Cancer cells acquire genetic anomalies that allow them to grow and proliferate unchecked.
Researchers have now found another difference between cancer cells and normal cells: the X chromosome, typically only inactivated in XX female cells, can be inactivated across different male-derived cancers.
This work was published on November 9 in the journal Cell Systems.
“To balance the expression of genes between the sexes, in normal development, one copy of the female X chromosome is inactivated at random across the human body. We wanted to know if this process that occurs in normal development goes awry in genetically unstable male or female cancer cells,” says senior author Srinivas Viswanathan, a cancer geneticist and medical oncologist at the Dana-Farber Cancer Institute.
By using publicly available datasets comprising of thousands of DNA samples from cancer patients around the world, the team of researchers stumbled upon the high expression of XIST—the gene responsible for shutting down gene expression on the X chromosome—in about 4% of the male cancer samples analysed.
While XIST may be expressed in very early development in all sexes, X inactivation is thought to be a female-specific process later in development.
It was previously shown that some female cancer cells may lose the ability to turn off one of the X chromosomes, leading to increased X-linked gene expression, but this ability of X inactivation had still only been studied primarily in female cells.
Within the 4% of anomalous male cancer samples identified, 74% were from reproductive cancers already shown to inactivate the X chromosome, but that left 26% of samples from other cancer types.
These included liver, brain, skin, heart, lung, and thyroid cancers.
“We were very surprised by this result since XIST is a transcript typically used to classify female cancers, and so we wanted to ensure that this was not merely a result of mis-annotation. Yet, we do in fact see that some male cancers of diverse subtypes activate XIST and display features of X inactivation,” says Viswanathan.

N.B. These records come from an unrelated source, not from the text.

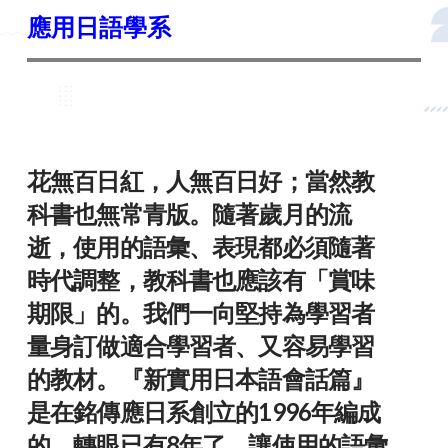
應用日語學系
花無百日紅，人無百日好；當然教
科書也無常青版。隨著歲月的流
逝，使用的語彙、表現都必須隨著
時代調整，教科書也應該有「賞味
期限」的。我們一向堅持為學習者
量身訂做適合學習者、又容易學習
的教材。『新實用日本語會話篇』
是在銘傳應日系創立的1996年編成
的，轉眼已有8年了，讓使用的語彙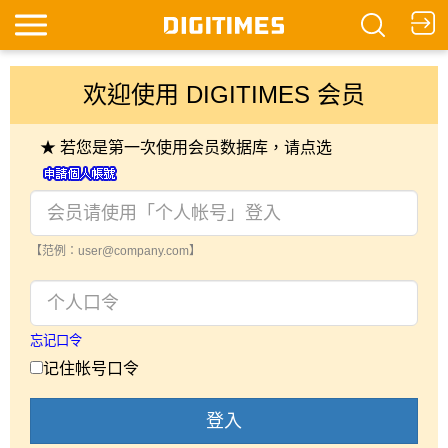
欢迎使用 DIGITIMES 会员
★ 若您是第一次使用会员数据库，请点选
【范例：user@company.com】
忘记口令
记住帐号口令
登入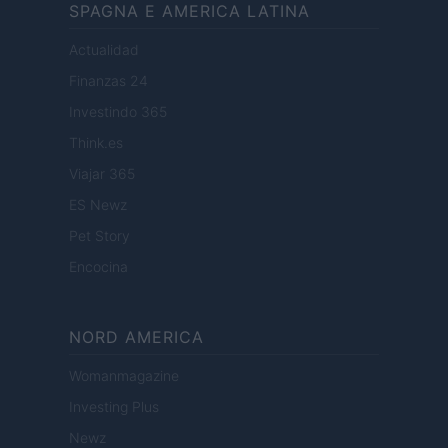
SPAGNA E AMERICA LATINA
Actualidad
Finanzas 24
Investindo 365
Think.es
Viajar 365
ES Newz
Pet Story
Encocina
NORD AMERICA
Womanmagazine
Investing Plus
Newz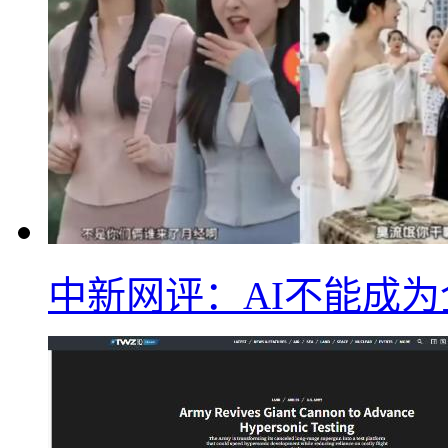
中新网评：AI不能成为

“We have to be aware of the caveats of working with these types of datasets. These samples have been in many people’s hands, and there is more room for human error,” said co-corresponding author Cheng-Zhong Zhang, cancer biologist at the Dana-Farber Cancer Institute. “This is the biggest source of uncertainty for us; we have to be creative in how we look at the data and find controls.”

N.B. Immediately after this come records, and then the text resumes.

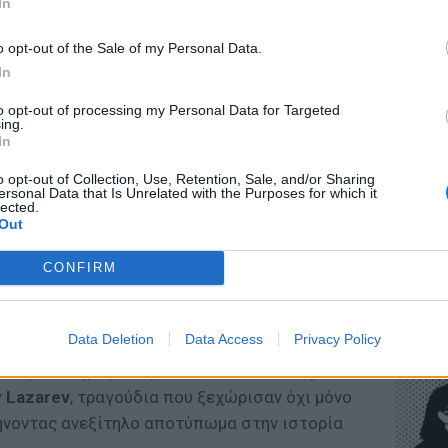
In
 Ρουβά
και την
Άννα Βίσση
μέχρι την
Έλενα
τζηγιάννη
— διαμορφώνοντας σε μεγάλο
o opt-out of the Sale of my Personal Data.
pop των τελευταίων δεκαετιών. Παράλληλα, η
In
τον κινηματογράφο, με soundtrack που
ΕΥ ΖΗΝ
to opt-out of processing my Personal Data for Targeted
Πώς να
ing.
στους 
In
 στη Eurovision
o opt-out of Collection, Use, Retention, Sale, and/or Sharing
ersonal Data that Is Unrelated with the Purposes for which it
ου έγινε πραγματικά διεθνές είναι
lected.
 το
2006
, όταν το «Welcome to the Party»
Out
ας, μέχρι σήμερα, ο Κοντόπουλος έχει
CONFIRM
 πιο εντυπωσιακές συμμετοχές του θεσμού.
ady» της
Ani Lorak
και το «This Is Our Night»
POP CU
Η κωμω
Data Deletion
Data Access
Privacy Policy
νεοπλο
νείς επιτυχίες του με τα «You're The Only
 Lazarev
, τραγούδια που ξεχώρισαν όχι μόνο
φήνοντας ανεξίτηλο αποτύπωμα στην ιστορία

One possible explanation for why this phenomenon is occurring is genetic instability.
Cancers often have multiple copies of chromosomes, and if two X chromosomes happen to be in one cell, then it may be necessary to inactivate one of them by activating XIST, regardless of whether that cell is in a female or male individual.
“Another possibility is there are some important genes on the X chromosome that, when silenced, enable the cancer to grow. We will investigate this in future studies,” says Viswanathan.
“In some ways, sex is the ultimate biomarker in that it subdivides the human population, but we often don’t think about how genetic differences between the sexes may inform cancer prognosis or response to therapy,” says Viswanathan.